[Kurze Aufgabe 1]: Nenne alle Werktitel, die im Text über Katharina Fritsch in Anführungszeichen stehen.

Recht bekannt sind die Heiligenfiguren von Katharina Fritsch. Mit Abgüssen christlicher Motive und Figuren wie »Selbstklebendes Kreuz«, »Engel« und »Madonna«, denen sie eine monochrome, grelle Farbigkeit gibt und die sie an ungewöhnlichen Orten aufstellt, erinnert die Düsseldorferin daran, dass selbst eine Madonnenfigur reproduzierbar ist und trotz ihrer vertrauten Formgebung fremd sein kann. Nachdem Fritsch während der Skulptur Projekte Münster 1987 mit ihrer überlebensgroßen, neonfarbigen Maria für Provokation sorgte, machte sie später die Nippesfigur des »Heiligen Michael« (2008) zum farbigen Kunstobjekt aus Polyester. So führt sie einen Dialog zwischen Vertrautheit und Fremdheit, Realität und Transzendenz.

[Vorliegende Datensätze]:
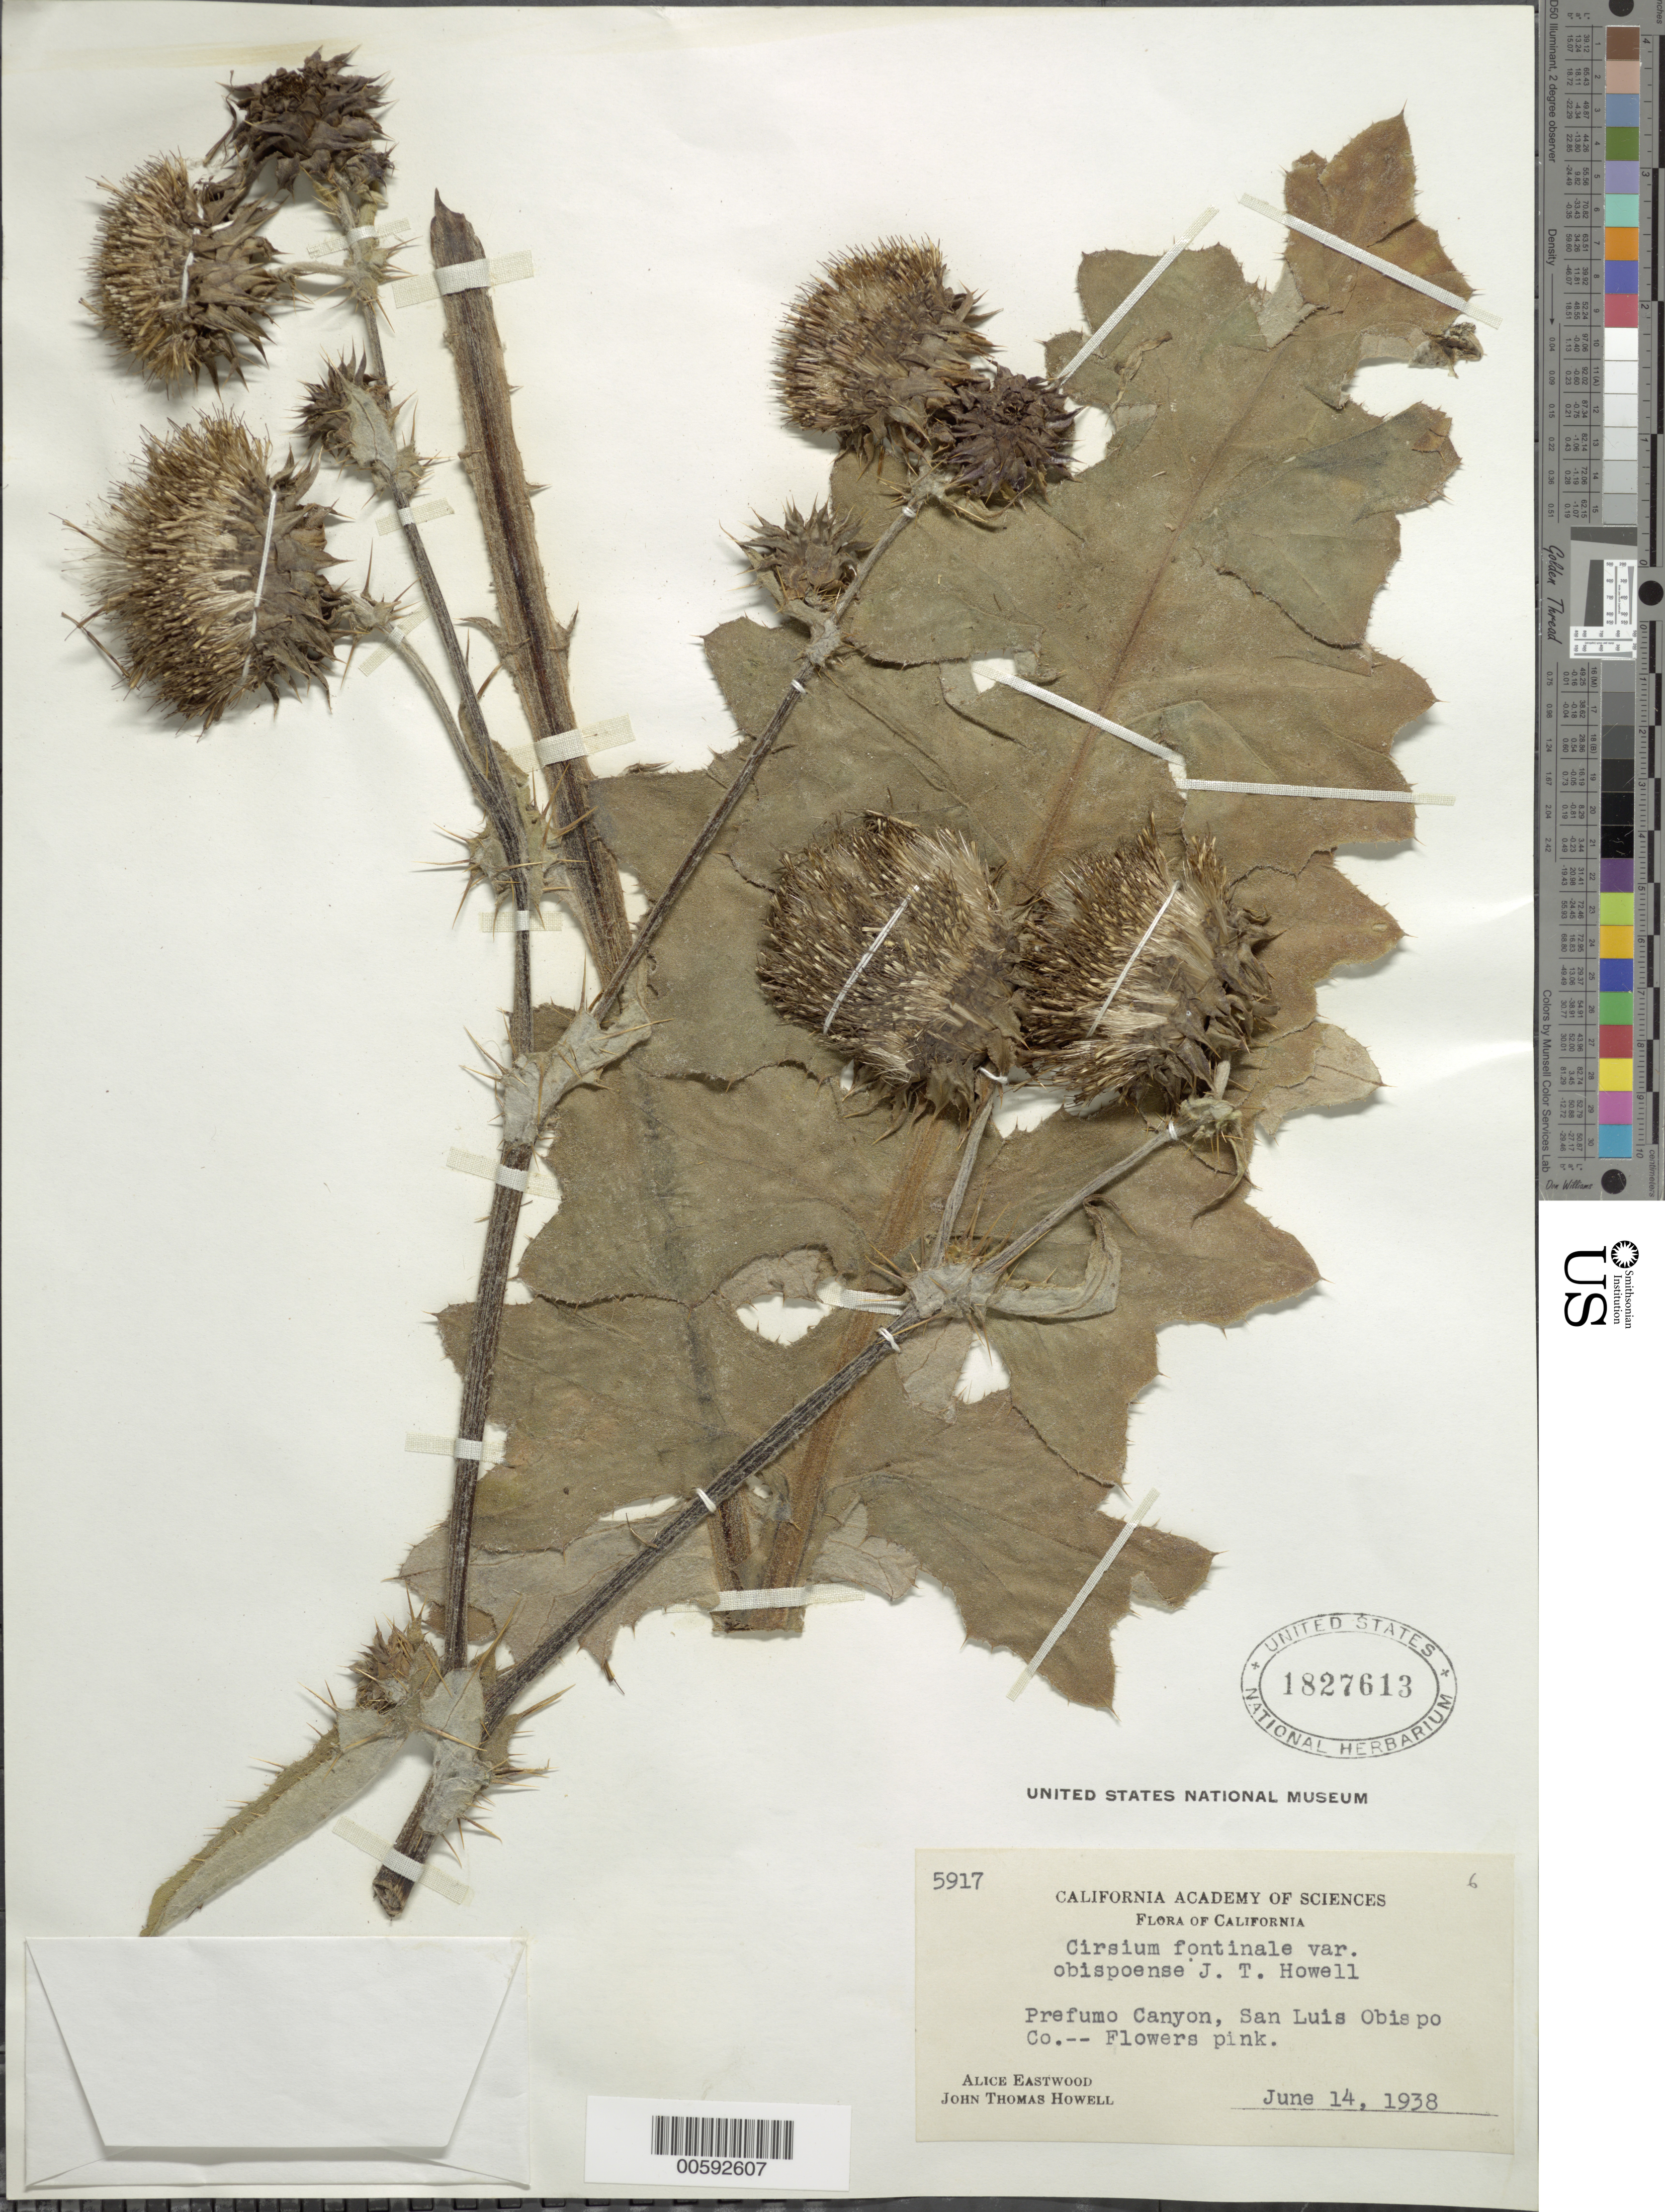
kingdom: Plantae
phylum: Tracheophyta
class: Magnoliopsida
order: Asterales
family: Asteraceae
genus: Cirsium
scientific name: Cirsium fontinale var. obispoense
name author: Howell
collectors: A. Eastwood & J. T. Howell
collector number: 5917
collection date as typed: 14 Jun 1938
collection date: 1938-06-14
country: United States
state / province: California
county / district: San Luis Obispo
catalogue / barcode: US 1827613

[Kurze Aufgabe 2]: Schreibe bitte aus den Datensätzen den Abschnitt von der Zeile mit "state / province: California" bis zum Ende der Datensätze ab.

[Richtige Antwort 1]: »Selbstklebendes Kreuz«, »Engel«, »Madonna«, »Heiligen Michael«

[Richtige Antwort 2]:
state / province: California
county / district: San Luis Obispo
catalogue / barcode: US 1827613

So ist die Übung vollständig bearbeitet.